= Bernard J. Ward =

American lawyer

Bernard J. Ward (August 31, 1925 – May 7, 1982) was a legal educator and authority on the federal courts. He practiced general law in New Orleans, 1949–1953, and taught in the law schools at Loyola University New Orleans, 1952–1953, at Notre Dame, 1954–1968, and at the University of Texas at Austin, 1966–1982.

Bernard J. Ward was born in New Orleans. A member of the American Law Institute, Professor Ward spoke frequently at educational conferences for the federal judiciary, and was highly regarded by both students and federal judges. He drafted the Federal Rules of Appellate Procedure, which are used throughout the federal courts, and was co-author of "Appeals to Court of Appeals," a well-known treatise.
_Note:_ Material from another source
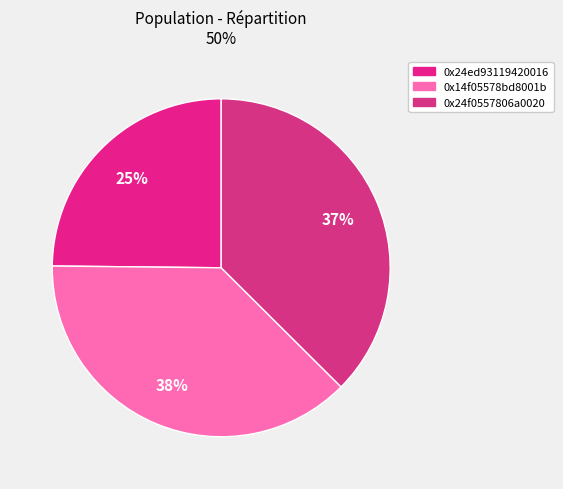

How many segments does this pie chart have?

3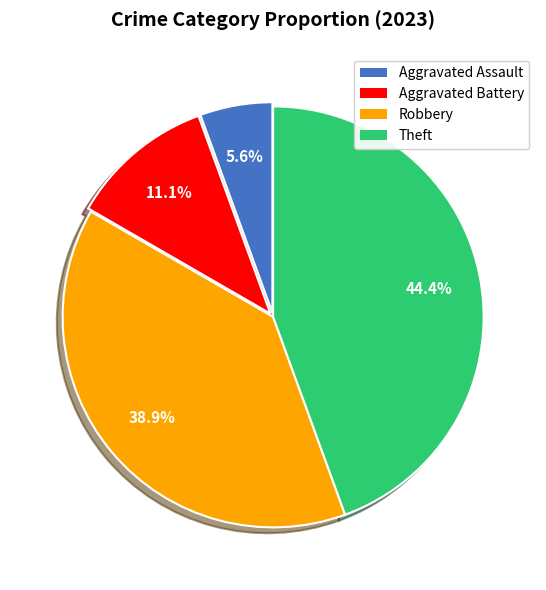

Is there a majority slice in this chart?

No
Ward served as reporter to the Advisory Committee on Appellate Rules of the Judicial Conference of the United States 1961–1968; the Standing Committee on Rules of Practice and Procedure of the Judicial Conference, 1970–1971; and the Advisory Committee on Civil Rules, 1971–1978. He was a member of the Standing Committee from 1978 until his death.

Ward died in Austin, Texas, on May 7, 1982. In his honor, Professor Ward's colleagues and former students endowed the Bernard J. Ward Centennial Professorship at UT Law School.